## To do
Every line in the records below between the one holding "7312 | $0.00 |" and the one holding "7326 | $0.00 |", inclusive, is to be set down exactly; all other lines are to be left out.
*** Block opens ***
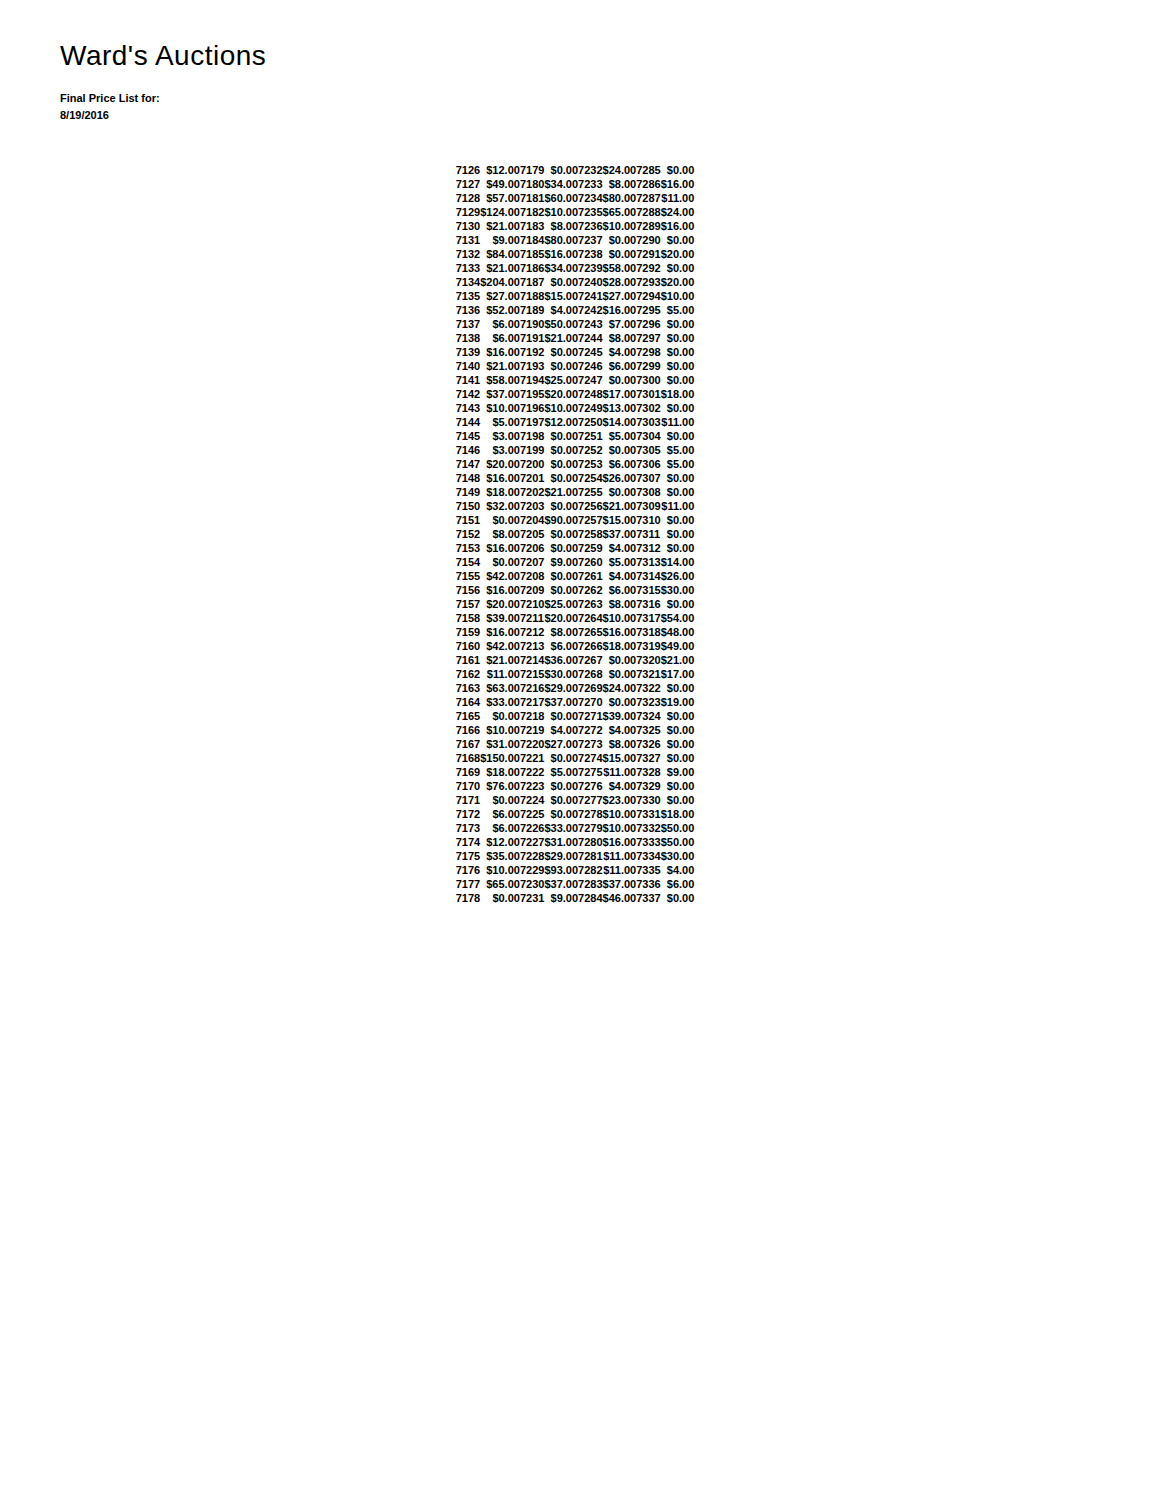Ward's Auctions
Final Price List for:
8/19/2016
| 7126 | $12.00 | 7179 | $0.00 | 7232 | $24.00 | 7285 | $0.00 |
| 7127 | $49.00 | 7180 | $34.00 | 7233 | $8.00 | 7286 | $16.00 |
| 7128 | $57.00 | 7181 | $60.00 | 7234 | $80.00 | 7287 | $11.00 |
| 7129 | $124.00 | 7182 | $10.00 | 7235 | $65.00 | 7288 | $24.00 |
| 7130 | $21.00 | 7183 | $8.00 | 7236 | $10.00 | 7289 | $16.00 |
| 7131 | $9.00 | 7184 | $80.00 | 7237 | $0.00 | 7290 | $0.00 |
| 7132 | $84.00 | 7185 | $16.00 | 7238 | $0.00 | 7291 | $20.00 |
| 7133 | $21.00 | 7186 | $34.00 | 7239 | $58.00 | 7292 | $0.00 |
| 7134 | $204.00 | 7187 | $0.00 | 7240 | $28.00 | 7293 | $20.00 |
| 7135 | $27.00 | 7188 | $15.00 | 7241 | $27.00 | 7294 | $10.00 |
| 7136 | $52.00 | 7189 | $4.00 | 7242 | $16.00 | 7295 | $5.00 |
| 7137 | $6.00 | 7190 | $50.00 | 7243 | $7.00 | 7296 | $0.00 |
| 7138 | $6.00 | 7191 | $21.00 | 7244 | $8.00 | 7297 | $0.00 |
| 7139 | $16.00 | 7192 | $0.00 | 7245 | $4.00 | 7298 | $0.00 |
| 7140 | $21.00 | 7193 | $0.00 | 7246 | $6.00 | 7299 | $0.00 |
| 7141 | $58.00 | 7194 | $25.00 | 7247 | $0.00 | 7300 | $0.00 |
| 7142 | $37.00 | 7195 | $20.00 | 7248 | $17.00 | 7301 | $18.00 |
| 7143 | $10.00 | 7196 | $10.00 | 7249 | $13.00 | 7302 | $0.00 |
| 7144 | $5.00 | 7197 | $12.00 | 7250 | $14.00 | 7303 | $11.00 |
| 7145 | $3.00 | 7198 | $0.00 | 7251 | $5.00 | 7304 | $0.00 |
| 7146 | $3.00 | 7199 | $0.00 | 7252 | $0.00 | 7305 | $5.00 |
| 7147 | $20.00 | 7200 | $0.00 | 7253 | $6.00 | 7306 | $5.00 |
| 7148 | $16.00 | 7201 | $0.00 | 7254 | $26.00 | 7307 | $0.00 |
| 7149 | $18.00 | 7202 | $21.00 | 7255 | $0.00 | 7308 | $0.00 |
| 7150 | $32.00 | 7203 | $0.00 | 7256 | $21.00 | 7309 | $11.00 |
| 7151 | $0.00 | 7204 | $90.00 | 7257 | $15.00 | 7310 | $0.00 |
| 7152 | $8.00 | 7205 | $0.00 | 7258 | $37.00 | 7311 | $0.00 |
| 7153 | $16.00 | 7206 | $0.00 | 7259 | $4.00 | 7312 | $0.00 |
| 7154 | $0.00 | 7207 | $9.00 | 7260 | $5.00 | 7313 | $14.00 |
| 7155 | $42.00 | 7208 | $0.00 | 7261 | $4.00 | 7314 | $26.00 |
| 7156 | $16.00 | 7209 | $0.00 | 7262 | $6.00 | 7315 | $30.00 |
| 7157 | $20.00 | 7210 | $25.00 | 7263 | $8.00 | 7316 | $0.00 |
| 7158 | $39.00 | 7211 | $20.00 | 7264 | $10.00 | 7317 | $54.00 |
| 7159 | $16.00 | 7212 | $8.00 | 7265 | $16.00 | 7318 | $48.00 |
| 7160 | $42.00 | 7213 | $6.00 | 7266 | $18.00 | 7319 | $49.00 |
| 7161 | $21.00 | 7214 | $36.00 | 7267 | $0.00 | 7320 | $21.00 |
| 7162 | $11.00 | 7215 | $30.00 | 7268 | $0.00 | 7321 | $17.00 |
| 7163 | $63.00 | 7216 | $29.00 | 7269 | $24.00 | 7322 | $0.00 |
| 7164 | $33.00 | 7217 | $37.00 | 7270 | $0.00 | 7323 | $19.00 |
| 7165 | $0.00 | 7218 | $0.00 | 7271 | $39.00 | 7324 | $0.00 |
| 7166 | $10.00 | 7219 | $4.00 | 7272 | $4.00 | 7325 | $0.00 |
| 7167 | $31.00 | 7220 | $27.00 | 7273 | $8.00 | 7326 | $0.00 |
| 7168 | $150.00 | 7221 | $0.00 | 7274 | $15.00 | 7327 | $0.00 |
| 7169 | $18.00 | 7222 | $5.00 | 7275 | $11.00 | 7328 | $9.00 |
| 7170 | $76.00 | 7223 | $0.00 | 7276 | $4.00 | 7329 | $0.00 |
| 7171 | $0.00 | 7224 | $0.00 | 7277 | $23.00 | 7330 | $0.00 |
| 7172 | $6.00 | 7225 | $0.00 | 7278 | $10.00 | 7331 | $18.00 |
| 7173 | $6.00 | 7226 | $33.00 | 7279 | $10.00 | 7332 | $50.00 |
| 7174 | $12.00 | 7227 | $31.00 | 7280 | $16.00 | 7333 | $50.00 |
| 7175 | $35.00 | 7228 | $29.00 | 7281 | $11.00 | 7334 | $30.00 |
| 7176 | $10.00 | 7229 | $93.00 | 7282 | $11.00 | 7335 | $4.00 |
| 7177 | $65.00 | 7230 | $37.00 | 7283 | $37.00 | 7336 | $6.00 |
| 7178 | $0.00 | 7231 | $9.00 | 7284 | $46.00 | 7337 | $0.00 |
*** Block closes ***
## Result of this exercise
| 7153 | $16.00 | 7206 | $0.00 | 7259 | $4.00 | 7312 | $0.00 |
| 7154 | $0.00 | 7207 | $9.00 | 7260 | $5.00 | 7313 | $14.00 |
| 7155 | $42.00 | 7208 | $0.00 | 7261 | $4.00 | 7314 | $26.00 |
| 7156 | $16.00 | 7209 | $0.00 | 7262 | $6.00 | 7315 | $30.00 |
| 7157 | $20.00 | 7210 | $25.00 | 7263 | $8.00 | 7316 | $0.00 |
| 7158 | $39.00 | 7211 | $20.00 | 7264 | $10.00 | 7317 | $54.00 |
| 7159 | $16.00 | 7212 | $8.00 | 7265 | $16.00 | 7318 | $48.00 |
| 7160 | $42.00 | 7213 | $6.00 | 7266 | $18.00 | 7319 | $49.00 |
| 7161 | $21.00 | 7214 | $36.00 | 7267 | $0.00 | 7320 | $21.00 |
| 7162 | $11.00 | 7215 | $30.00 | 7268 | $0.00 | 7321 | $17.00 |
| 7163 | $63.00 | 7216 | $29.00 | 7269 | $24.00 | 7322 | $0.00 |
| 7164 | $33.00 | 7217 | $37.00 | 7270 | $0.00 | 7323 | $19.00 |
| 7165 | $0.00 | 7218 | $0.00 | 7271 | $39.00 | 7324 | $0.00 |
| 7166 | $10.00 | 7219 | $4.00 | 7272 | $4.00 | 7325 | $0.00 |
| 7167 | $31.00 | 7220 | $27.00 | 7273 | $8.00 | 7326 | $0.00 |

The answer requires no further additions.